*** Opening Given information ***

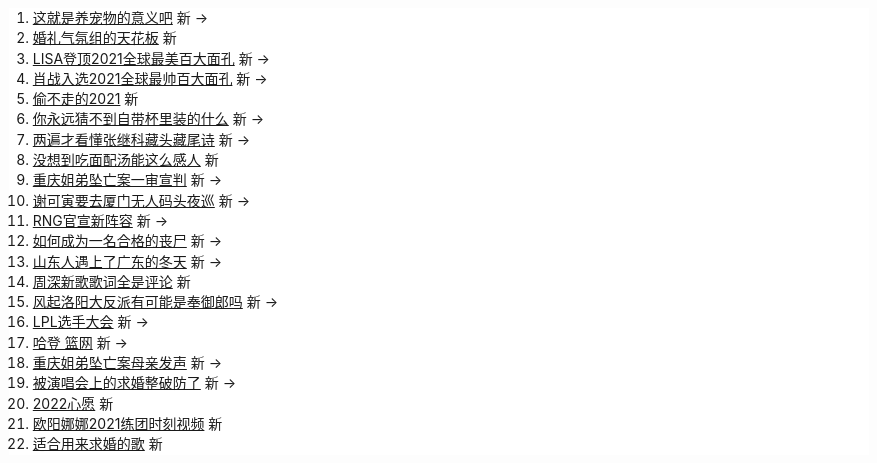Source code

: 1. [这就是养宠物的意义吧](https://s.weibo.com//weibo?q=%23%E8%BF%99%E5%B0%B1%E6%98%AF%E5%85%BB%E5%AE%A0%E7%89%A9%E7%9A%84%E6%84%8F%E4%B9%89%E5%90%A7%23&Refer=top)
   新 ->
1. [婚礼气氛组的天花板](https://s.weibo.com//weibo?q=%23%E5%A9%9A%E7%A4%BC%E6%B0%94%E6%B0%9B%E7%BB%84%E7%9A%84%E5%A4%A9%E8%8A%B1%E6%9D%BF%23&Refer=top)
   新
1. [LISA登顶2021全球最美百大面孔](https://s.weibo.com//weibo?q=%23LISA%E7%99%BB%E9%A1%B62021%E5%85%A8%E7%90%83%E6%9C%80%E7%BE%8E%E7%99%BE%E5%A4%A7%E9%9D%A2%E5%AD%94%23&Refer=top)
   新 ->
1. [肖战入选2021全球最帅百大面孔](https://s.weibo.com//weibo?q=%23%E8%82%96%E6%88%98%E5%85%A5%E9%80%892021%E5%85%A8%E7%90%83%E6%9C%80%E5%B8%85%E7%99%BE%E5%A4%A7%E9%9D%A2%E5%AD%94%23&Refer=top)
   新 ->
1. [偷不走的2021](https://s.weibo.com//weibo?q=%E5%81%B7%E4%B8%8D%E8%B5%B0%E7%9A%842021&Refer=top)
   新
1. [你永远猜不到自带杯里装的什么](https://s.weibo.com//weibo?q=%23%E4%BD%A0%E6%B0%B8%E8%BF%9C%E7%8C%9C%E4%B8%8D%E5%88%B0%E8%87%AA%E5%B8%A6%E6%9D%AF%E9%87%8C%E8%A3%85%E7%9A%84%E4%BB%80%E4%B9%88%23&Refer=top)
   新 ->
1. [两遍才看懂张继科藏头藏尾诗](https://s.weibo.com//weibo?q=%E4%B8%A4%E9%81%8D%E6%89%8D%E7%9C%8B%E6%87%82%E5%BC%A0%E7%BB%A7%E7%A7%91%E8%97%8F%E5%A4%B4%E8%97%8F%E5%B0%BE%E8%AF%97&Refer=top)
   新 ->
1. [没想到吃面配汤能这么感人](https://s.weibo.com//weibo?q=%23%E6%B2%A1%E6%83%B3%E5%88%B0%E5%90%83%E9%9D%A2%E9%85%8D%E6%B1%A4%E8%83%BD%E8%BF%99%E4%B9%88%E6%84%9F%E4%BA%BA%23&Refer=top)
   新
1. [重庆姐弟坠亡案一审宣判](https://s.weibo.com//weibo?q=%23%E9%87%8D%E5%BA%86%E5%A7%90%E5%BC%9F%E5%9D%A0%E4%BA%A1%E6%A1%88%E4%B8%80%E5%AE%A1%E5%AE%A3%E5%88%A4%23&Refer=top)
   新 ->
1. [谢可寅要去厦门无人码头夜巡](https://s.weibo.com//weibo?q=%23%E8%B0%A2%E5%8F%AF%E5%AF%85%E8%A6%81%E5%8E%BB%E5%8E%A6%E9%97%A8%E6%97%A0%E4%BA%BA%E7%A0%81%E5%A4%B4%E5%A4%9C%E5%B7%A1%23&Refer=top)
   新 ->
1. [RNG官宣新阵容](https://s.weibo.com//weibo?q=%23RNG%E5%AE%98%E5%AE%A3%E6%96%B0%E9%98%B5%E5%AE%B9%23&Refer=top)
   新 ->
1. [如何成为一名合格的丧尸](https://s.weibo.com//weibo?q=%E5%A6%82%E4%BD%95%E6%88%90%E4%B8%BA%E4%B8%80%E5%90%8D%E5%90%88%E6%A0%BC%E7%9A%84%E4%B8%A7%E5%B0%B8&Refer=top)
   新 ->
1. [山东人遇上了广东的冬天](https://s.weibo.com//weibo?q=%23%E5%B1%B1%E4%B8%9C%E4%BA%BA%E9%81%87%E4%B8%8A%E4%BA%86%E5%B9%BF%E4%B8%9C%E7%9A%84%E5%86%AC%E5%A4%A9%23&Refer=top)
   新 ->
1. [周深新歌歌词全是评论](https://s.weibo.com//weibo?q=%E5%91%A8%E6%B7%B1%E6%96%B0%E6%AD%8C%E6%AD%8C%E8%AF%8D%E5%85%A8%E6%98%AF%E8%AF%84%E8%AE%BA&Refer=top)
   新
1. [风起洛阳大反派有可能是奉御郎吗](https://s.weibo.com//weibo?q=%23%E9%A3%8E%E8%B5%B7%E6%B4%9B%E9%98%B3%E5%A4%A7%E5%8F%8D%E6%B4%BE%E6%9C%89%E5%8F%AF%E8%83%BD%E6%98%AF%E5%A5%89%E5%BE%A1%E9%83%8E%E5%90%97%23&Refer=top)
   新 ->
1. [LPL选手大会](https://s.weibo.com//weibo?q=%23LPL%E9%80%89%E6%89%8B%E5%A4%A7%E4%BC%9A%23&Refer=top)
   新 ->
1. [哈登 篮网](https://s.weibo.com//weibo?q=%E5%93%88%E7%99%BB%20%E7%AF%AE%E7%BD%91&Refer=top)
   新 ->
1. [重庆姐弟坠亡案母亲发声](https://s.weibo.com//weibo?q=%23%E9%87%8D%E5%BA%86%E5%A7%90%E5%BC%9F%E5%9D%A0%E4%BA%A1%E6%A1%88%E6%AF%8D%E4%BA%B2%E5%8F%91%E5%A3%B0%23&Refer=top)
   新 ->
1. [被演唱会上的求婚整破防了](https://s.weibo.com//weibo?q=%23%E8%A2%AB%E6%BC%94%E5%94%B1%E4%BC%9A%E4%B8%8A%E7%9A%84%E6%B1%82%E5%A9%9A%E6%95%B4%E7%A0%B4%E9%98%B2%E4%BA%86%23&Refer=top)
   新 ->
1. [2022心愿](https://s.weibo.com//weibo?q=%232022%E5%BF%83%E6%84%BF%23&Refer=top)
   新
1. [欧阳娜娜2021练团时刻视频](https://s.weibo.com//weibo?q=%23%E6%AC%A7%E9%98%B3%E5%A8%9C%E5%A8%9C2021%E7%BB%83%E5%9B%A2%E6%97%B6%E5%88%BB%E8%A7%86%E9%A2%91%23&Refer=top)
   新
1. [适合用来求婚的歌](https://s.weibo.com//weibo?q=%23%E9%80%82%E5%90%88%E7%94%A8%E6%9D%A5%E6%B1%82%E5%A9%9A%E7%9A%84%E6%AD%8C%23&Refer=top)
   新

*** Closing Given information ***

-- Requirement --
Reproduce only the lines from the first line of the entries through the line containing "1. [婚礼气氛组的天花板]", exactly and with both ends kept. Omit the pictures.

-- Solution --
Source code

: 1. [这就是养宠物的意义吧](https://s.weibo.com//weibo?q=%23%E8%BF%99%E5%B0%B1%E6%98%AF%E5%85%BB%E5%AE%A0%E7%89%A9%E7%9A%84%E6%84%8F%E4%B9%89%E5%90%A7%23&Refer=top)
   新 ->
1. [婚礼气氛组的天花板](https://s.weibo.com//weibo?q=%23%E5%A9%9A%E7%A4%BC%E6%B0%94%E6%B0%9B%E7%BB%84%E7%9A%84%E5%A4%A9%E8%8A%B1%E6%9D%BF%23&Refer=top)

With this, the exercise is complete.